The judgement held that, as is the well-established practice, demonstrating or establishing compliance of a device or a process with concerned standard is sufficient to confirm that the device/process is infringing an SEP.

As a step-wise approach, to allege infringement of an SEP, the following may be done:

  • Set out the relevant standards;
  • Map the standards with the claims;
  • Wherever implementation is optional, testing shall be done;
  • Wherever implementation is compulsory, an expert affidavit shall be furnished.

The judgement favours passing injunction order once an SEP patent prima facie is held to be infringed and no credible defence is established. In case any party is reluctant or unwilling and deliberately and intentionally avoids entering into license agreement on flimsy grounds, the injunction order is to be passed.

The judgement also appears to suggest that once the owner of SEP has entered into several FRAND agreements, the balance of convenience lies in favour of the owner, necessitating an interim order to be passed. The reasoning provided is that, in case the interim order is not passed or the defendant is not ready to enter into FRAND agreement, other licensees would also take the same stand which is being taken by the defendant. Hence, under such circumstances, the owner of the SEP would suffer irrecoverable loss and also injury.

The operative parts of the interim order (w.e.f. June 21, 2016) include the following:

  1. Lava shall not import mobiles under the patents and technology, which are subject of the suit patents, and not to sell the same in the market, directly or indirectly through agent, shopkeepers, dealers, distributors or any other person on its behalf. 
  2. Lava shall also not export the impugned goods.
  3. All Custom Authorities in India are directed not to release the impugned mobile phones if received from overseas countries under technology of suit patents of Ericsson to the Lava or any person on its behalf.
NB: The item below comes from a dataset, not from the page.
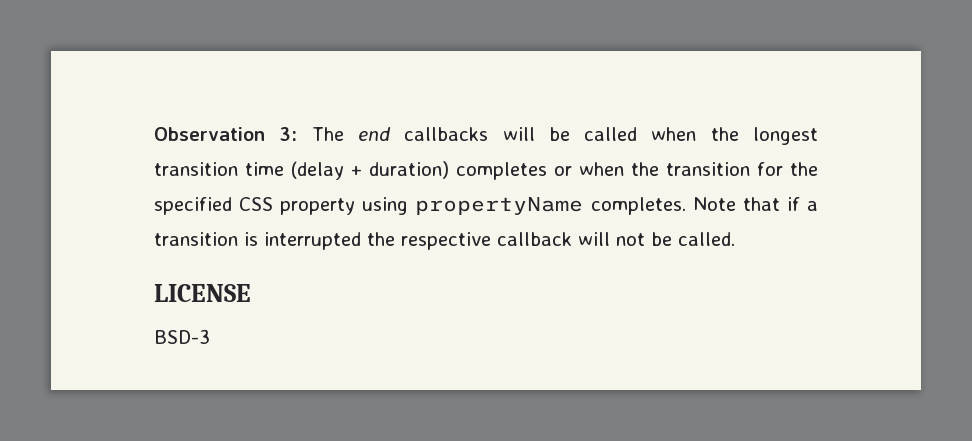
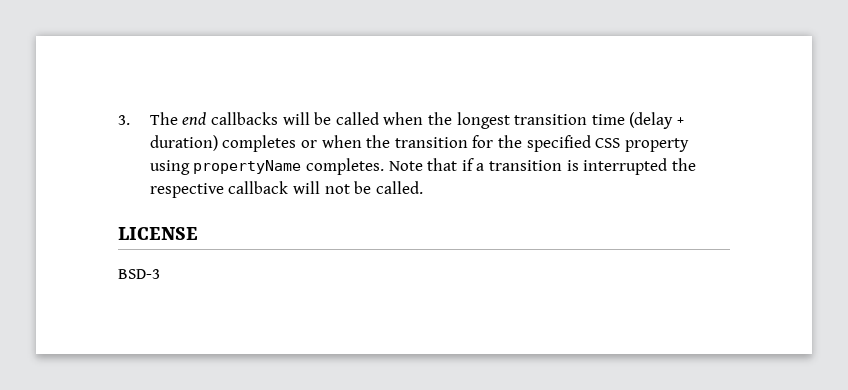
[154,127,298,141] Observation 3: -> [118,115,130,125] 3.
The operation of the interim order shall remain stayed till the final disposal, if the following conditions are met by Lava.

  1. Deposit a sum of INR 50 crores (approx. USD 7.7 million) with the Registrar General of the Court by way of FDR as security amount on or before 20th June, 2016;
  2. File statement of accounts for the period of 2011 to 31st May, 2016 before the Court by 10th July, 2016; and
  3. Continue to file statement of accounts every quarterly till the final judgment is delivered in the main suit.

The judgement is clearly in favour of Ericsson at this juncture. We will continue to monitor and analyse the suits involving Ericsson concerning their SEP in India, since the judgements will have far reaching implications on the subject of licencing in general, and licensing of SEP in particular.